*** Dataset records Section Begins ***
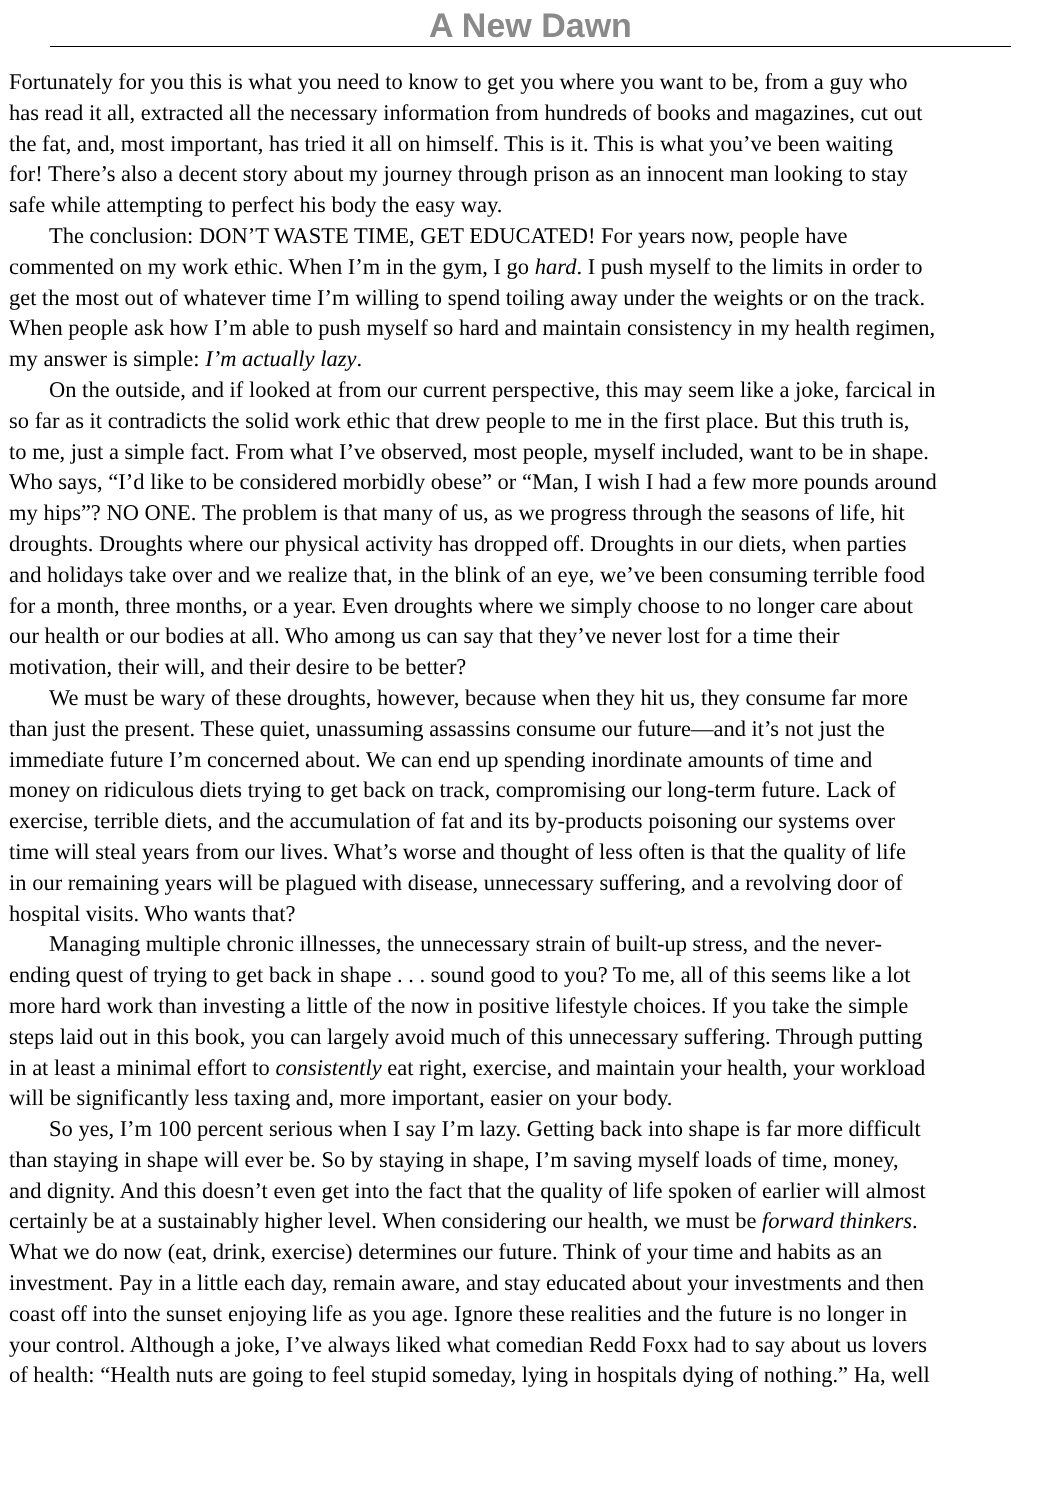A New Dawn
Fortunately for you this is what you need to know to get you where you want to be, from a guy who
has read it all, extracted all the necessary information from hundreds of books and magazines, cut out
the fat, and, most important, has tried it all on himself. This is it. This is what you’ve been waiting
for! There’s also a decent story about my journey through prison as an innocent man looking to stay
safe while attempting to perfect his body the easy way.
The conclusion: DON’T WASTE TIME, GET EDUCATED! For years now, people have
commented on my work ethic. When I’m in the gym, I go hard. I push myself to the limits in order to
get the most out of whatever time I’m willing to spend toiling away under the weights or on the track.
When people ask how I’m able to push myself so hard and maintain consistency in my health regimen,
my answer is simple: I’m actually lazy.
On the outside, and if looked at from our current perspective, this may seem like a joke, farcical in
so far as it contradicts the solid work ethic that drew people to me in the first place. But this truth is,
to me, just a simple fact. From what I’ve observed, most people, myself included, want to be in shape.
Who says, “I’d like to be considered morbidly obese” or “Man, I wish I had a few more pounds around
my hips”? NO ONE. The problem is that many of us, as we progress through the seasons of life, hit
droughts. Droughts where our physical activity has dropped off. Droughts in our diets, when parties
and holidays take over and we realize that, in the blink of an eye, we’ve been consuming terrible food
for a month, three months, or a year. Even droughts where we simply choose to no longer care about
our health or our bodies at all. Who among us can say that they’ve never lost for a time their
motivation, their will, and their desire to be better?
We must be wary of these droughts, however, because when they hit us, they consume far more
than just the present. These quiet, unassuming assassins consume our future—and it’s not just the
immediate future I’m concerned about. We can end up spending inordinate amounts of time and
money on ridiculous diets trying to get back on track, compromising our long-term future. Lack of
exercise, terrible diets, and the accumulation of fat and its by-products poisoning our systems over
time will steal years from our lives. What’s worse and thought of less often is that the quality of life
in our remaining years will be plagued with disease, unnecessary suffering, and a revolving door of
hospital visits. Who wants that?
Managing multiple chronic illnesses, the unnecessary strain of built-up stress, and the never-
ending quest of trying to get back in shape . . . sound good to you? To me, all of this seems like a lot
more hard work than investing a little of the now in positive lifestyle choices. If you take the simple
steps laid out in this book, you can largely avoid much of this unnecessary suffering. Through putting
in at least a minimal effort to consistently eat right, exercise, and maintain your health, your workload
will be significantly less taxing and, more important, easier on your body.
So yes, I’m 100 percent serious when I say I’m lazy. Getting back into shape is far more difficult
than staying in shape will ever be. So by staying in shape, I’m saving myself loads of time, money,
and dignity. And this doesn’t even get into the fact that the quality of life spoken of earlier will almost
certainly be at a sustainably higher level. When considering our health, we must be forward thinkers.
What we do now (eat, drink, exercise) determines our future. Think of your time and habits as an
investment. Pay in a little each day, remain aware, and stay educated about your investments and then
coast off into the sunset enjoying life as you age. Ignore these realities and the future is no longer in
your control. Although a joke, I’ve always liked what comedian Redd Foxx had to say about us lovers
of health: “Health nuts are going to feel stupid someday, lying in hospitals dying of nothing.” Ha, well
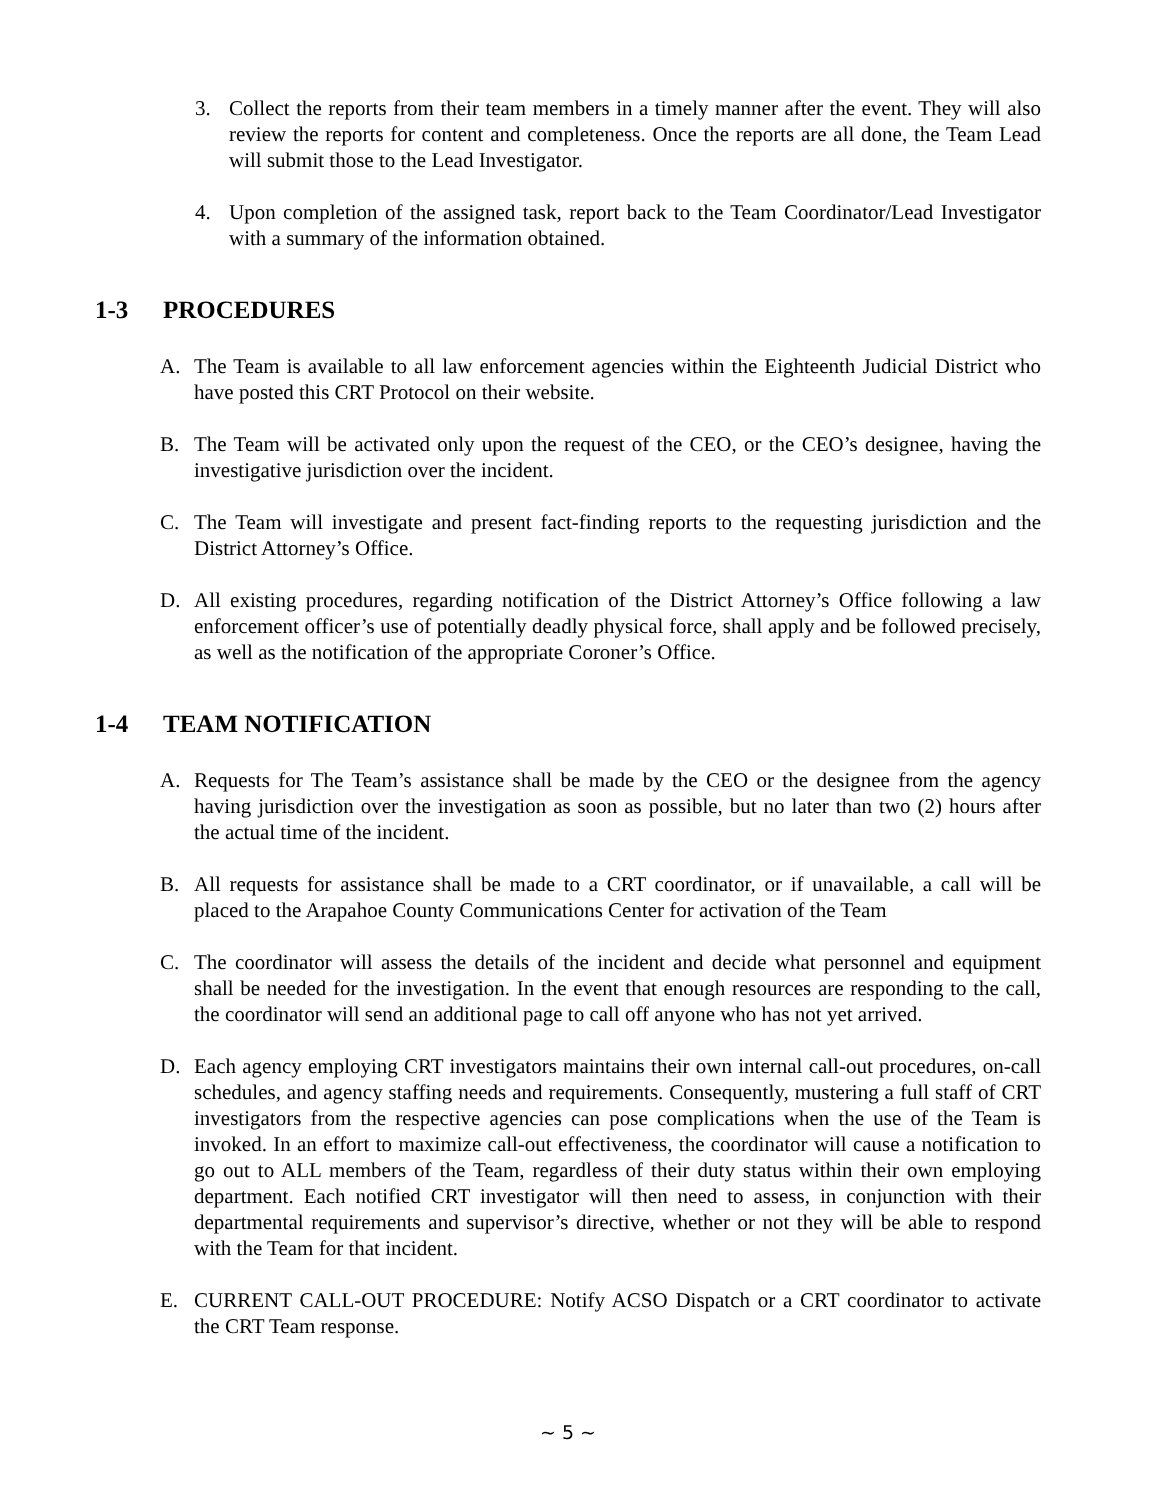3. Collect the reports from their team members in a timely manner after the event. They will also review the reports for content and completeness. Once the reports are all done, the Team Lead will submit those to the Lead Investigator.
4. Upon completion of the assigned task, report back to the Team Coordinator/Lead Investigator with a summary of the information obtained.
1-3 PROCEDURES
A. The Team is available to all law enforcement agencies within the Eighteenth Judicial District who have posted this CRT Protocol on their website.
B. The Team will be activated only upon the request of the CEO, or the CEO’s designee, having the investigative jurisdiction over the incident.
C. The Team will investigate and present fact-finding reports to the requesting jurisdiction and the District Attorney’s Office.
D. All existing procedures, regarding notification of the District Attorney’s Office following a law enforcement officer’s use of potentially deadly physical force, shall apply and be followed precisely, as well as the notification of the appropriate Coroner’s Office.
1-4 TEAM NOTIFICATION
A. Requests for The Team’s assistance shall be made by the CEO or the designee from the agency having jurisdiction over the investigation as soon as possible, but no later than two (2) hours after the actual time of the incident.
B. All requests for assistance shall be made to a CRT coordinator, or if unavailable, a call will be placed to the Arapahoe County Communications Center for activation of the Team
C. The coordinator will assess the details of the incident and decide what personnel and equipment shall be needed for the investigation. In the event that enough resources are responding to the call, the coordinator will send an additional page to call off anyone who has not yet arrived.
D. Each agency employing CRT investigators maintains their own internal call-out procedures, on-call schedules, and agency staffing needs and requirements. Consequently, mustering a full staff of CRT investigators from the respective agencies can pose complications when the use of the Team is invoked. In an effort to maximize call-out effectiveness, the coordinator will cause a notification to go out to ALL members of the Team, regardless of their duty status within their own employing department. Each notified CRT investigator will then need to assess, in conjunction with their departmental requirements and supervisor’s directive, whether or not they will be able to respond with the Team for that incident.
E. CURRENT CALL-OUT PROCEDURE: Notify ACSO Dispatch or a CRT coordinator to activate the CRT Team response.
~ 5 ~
*** Dataset records Section Ends ***
**Activity**
Give back the data verbatim. The pictures are not part of the copy.

**Solved problem**
A New Dawn
Fortunately for you this is what you need to know to get you where you want to be, from a guy who
has read it all, extracted all the necessary information from hundreds of books and magazines, cut out
the fat, and, most important, has tried it all on himself. This is it. This is what you’ve been waiting
for! There’s also a decent story about my journey through prison as an innocent man looking to stay
safe while attempting to perfect his body the easy way.
The conclusion: DON’T WASTE TIME, GET EDUCATED! For years now, people have
commented on my work ethic. When I’m in the gym, I go hard. I push myself to the limits in order to
get the most out of whatever time I’m willing to spend toiling away under the weights or on the track.
When people ask how I’m able to push myself so hard and maintain consistency in my health regimen,
my answer is simple: I’m actually lazy.
On the outside, and if looked at from our current perspective, this may seem like a joke, farcical in
so far as it contradicts the solid work ethic that drew people to me in the first place. But this truth is,
to me, just a simple fact. From what I’ve observed, most people, myself included, want to be in shape.
Who says, “I’d like to be considered morbidly obese” or “Man, I wish I had a few more pounds around
my hips”? NO ONE. The problem is that many of us, as we progress through the seasons of life, hit
droughts. Droughts where our physical activity has dropped off. Droughts in our diets, when parties
and holidays take over and we realize that, in the blink of an eye, we’ve been consuming terrible food
for a month, three months, or a year. Even droughts where we simply choose to no longer care about
our health or our bodies at all. Who among us can say that they’ve never lost for a time their
motivation, their will, and their desire to be better?
We must be wary of these droughts, however, because when they hit us, they consume far more
than just the present. These quiet, unassuming assassins consume our future—and it’s not just the
immediate future I’m concerned about. We can end up spending inordinate amounts of time and
money on ridiculous diets trying to get back on track, compromising our long-term future. Lack of
exercise, terrible diets, and the accumulation of fat and its by-products poisoning our systems over
time will steal years from our lives. What’s worse and thought of less often is that the quality of life
in our remaining years will be plagued with disease, unnecessary suffering, and a revolving door of
hospital visits. Who wants that?
Managing multiple chronic illnesses, the unnecessary strain of built-up stress, and the never-
ending quest of trying to get back in shape . . . sound good to you? To me, all of this seems like a lot
more hard work than investing a little of the now in positive lifestyle choices. If you take the simple
steps laid out in this book, you can largely avoid much of this unnecessary suffering. Through putting
in at least a minimal effort to consistently eat right, exercise, and maintain your health, your workload
will be significantly less taxing and, more important, easier on your body.
So yes, I’m 100 percent serious when I say I’m lazy. Getting back into shape is far more difficult
than staying in shape will ever be. So by staying in shape, I’m saving myself loads of time, money,
and dignity. And this doesn’t even get into the fact that the quality of life spoken of earlier will almost
certainly be at a sustainably higher level. When considering our health, we must be forward thinkers.
What we do now (eat, drink, exercise) determines our future. Think of your time and habits as an
investment. Pay in a little each day, remain aware, and stay educated about your investments and then
coast off into the sunset enjoying life as you age. Ignore these realities and the future is no longer in
your control. Although a joke, I’ve always liked what comedian Redd Foxx had to say about us lovers
of health: “Health nuts are going to feel stupid someday, lying in hospitals dying of nothing.” Ha, well
3. Collect the reports from their team members in a timely manner after the event. They will also review the reports for content and completeness. Once the reports are all done, the Team Lead will submit those to the Lead Investigator.
4. Upon completion of the assigned task, report back to the Team Coordinator/Lead Investigator with a summary of the information obtained.
1-3 PROCEDURES
A. The Team is available to all law enforcement agencies within the Eighteenth Judicial District who have posted this CRT Protocol on their website.
B. The Team will be activated only upon the request of the CEO, or the CEO’s designee, having the investigative jurisdiction over the incident.
C. The Team will investigate and present fact-finding reports to the requesting jurisdiction and the District Attorney’s Office.
D. All existing procedures, regarding notification of the District Attorney’s Office following a law enforcement officer’s use of potentially deadly physical force, shall apply and be followed precisely, as well as the notification of the appropriate Coroner’s Office.
1-4 TEAM NOTIFICATION
A. Requests for The Team’s assistance shall be made by the CEO or the designee from the agency having jurisdiction over the investigation as soon as possible, but no later than two (2) hours after the actual time of the incident.
B. All requests for assistance shall be made to a CRT coordinator, or if unavailable, a call will be placed to the Arapahoe County Communications Center for activation of the Team
C. The coordinator will assess the details of the incident and decide what personnel and equipment shall be needed for the investigation. In the event that enough resources are responding to the call, the coordinator will send an additional page to call off anyone who has not yet arrived.
D. Each agency employing CRT investigators maintains their own internal call-out procedures, on-call schedules, and agency staffing needs and requirements. Consequently, mustering a full staff of CRT investigators from the respective agencies can pose complications when the use of the Team is invoked. In an effort to maximize call-out effectiveness, the coordinator will cause a notification to go out to ALL members of the Team, regardless of their duty status within their own employing department. Each notified CRT investigator will then need to assess, in conjunction with their departmental requirements and supervisor’s directive, whether or not they will be able to respond with the Team for that incident.
E. CURRENT CALL-OUT PROCEDURE: Notify ACSO Dispatch or a CRT coordinator to activate the CRT Team response.
~ 5 ~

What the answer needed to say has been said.